The setting also underlined McCartney’s long-standing commitment to cruelty-free fashion. As a lifelong vegetarian who refuses to use leather or fur, the designer has built her brand around the idea of responsible luxury.
That message felt particularly timely following her recent appointment by the King as an ambassador for the Sustainable Markets Initiative (SMI), a programme designed to encourage businesses to adopt more sustainable practices.
Presenting the show in a stable environment while showcasing entirely faux materials on the runway felt like a perfect reflection of that ethos. The horse, of course, also happens to be the 54-year-old designer’s favourite animal, with her most popular bag being named “The Falabella”.
The collection opened with a strong Eighties influence, beginning with oversized faux fur coats layered over two-piece tailoring.
Top-heavy blazers and slimline trousers established the dominating silhouette from the outset, while exaggerated shoulders and cinched waists hinted at the power dressing of the decade.
Faux fur trims appeared repeatedly throughout the collection, edging blazers and coats while emphasising McCartney’s cruelty-free approach to outerwear – proving that vegan fashion can still, undoubtedly, be fashionable.
Equestrian references were woven subtly into the tailoring. Slim-cut suit trousers featured jodhpur-style cuffs at the ankle, while slouchy thigh-high boots evoked the riding-inspired aesthetic.
Despite the stable setting, McCartney’s tailoring remained rooted in the Savile Row tradition that has long informed her work. As a student she apprenticed with Edward Sexton – the celebrated tailor who dressed her father, Sir Paul McCartney – and that training continues to shape her approach to structure and proportion.
As the show progressed, the collection broadened beyond tailoring. Colourful jacquard patterns and McCartney’s signature star motifs appeared across knitwear and separates, injecting playful detail into the looks.
Sporty rugby shirts introduced a more casual element, while denim styling – including zipped jeans and relaxed jackets – created a sense of everyday practicality in the collection.
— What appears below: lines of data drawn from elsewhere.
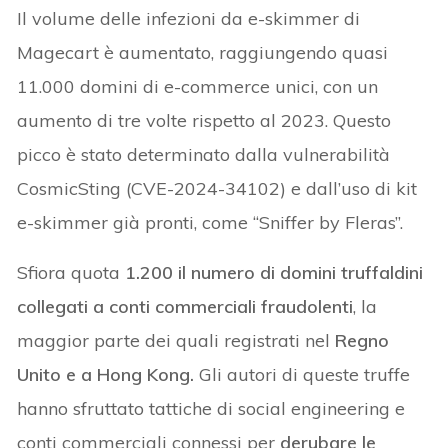
Il volume delle infezioni da e-skimmer di
Magecart è aumentato, raggiungendo quasi
11.000 domini di e-commerce unici, con un
aumento di tre volte rispetto al 2023. Questo
picco è stato determinato dalla vulnerabilità
CosmicSting (CVE-2024-34102) e dall’uso di kit
e-skimmer già pronti, come “Sniffer by Fleras”.
Sfiora quota
1.200 il numero di domini truffaldini
collegati a conti commerciali fraudolenti
, la
maggior parte dei quali registrati nel
Regno
Unito e a Hong Kong.
Gli autori di queste truffe
hanno sfruttato tattiche di social engineering e
conti commerciali connessi per
derubare le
Crochet scarves and sweater vests also appeared, providing a softer texture and hinting at Seventies nostalgia, perhaps reflecting the designer’s childhood during that era.
Alongside these references, some silhouettes nodded to the Nineties revival emerging across several runways this fashion month. Low-rise trousers with cut-out details introduced a more contemporary grunge vibe, balancing out the more structured tailoring seen earlier in the show.
Pencil skirts also featured prominently – another silhouette dominating the season’s collections – often paired with fitted blazers or relaxed knitwear.
In some combinations, the styling carried echoes of Princess Diana’s off-duty wardrobe, particularly in the pairing of slouchy shirts with structured boots.
As the show moved into eveningwear, asymmetrical hems and backless shirts introduced a more sensual element, while high-low skirts – also seen recently at Dior – gave movement to the silhouettes.
Sequined dresses soon followed, shimmering under the lights and reflecting the wider return of statement, glittering eveningwear across autumn/winter 2026 collections.
Chunky rhinestone embellishments appeared across tops, dresses and even denim, channelling the excess of the Eighties while remaining consistent with McCartney’s playful design motifs. One model appeared in rhinestone jeans wearing a white vest emblazoned with the phrase: “My dad is a rock star”.
Accessories also introduced a potential new signature bag for the brand. A slouchy bucket-style handbag – reminiscent of a saddle satchel – appeared repeatedly on the runway, echoing the equestrian theme while hinting at a future commercial design.
Among the celebrity guests in attendance was Oprah Winfrey, seated alongside Sir Paul, who watched proudly as his daughter’s show unfolded.
Since launching her label in 2001, McCartney has built a reputation for sympathetically combining luxury fashion with ethical production, proving that sustainability and glamour can absolutely coexist.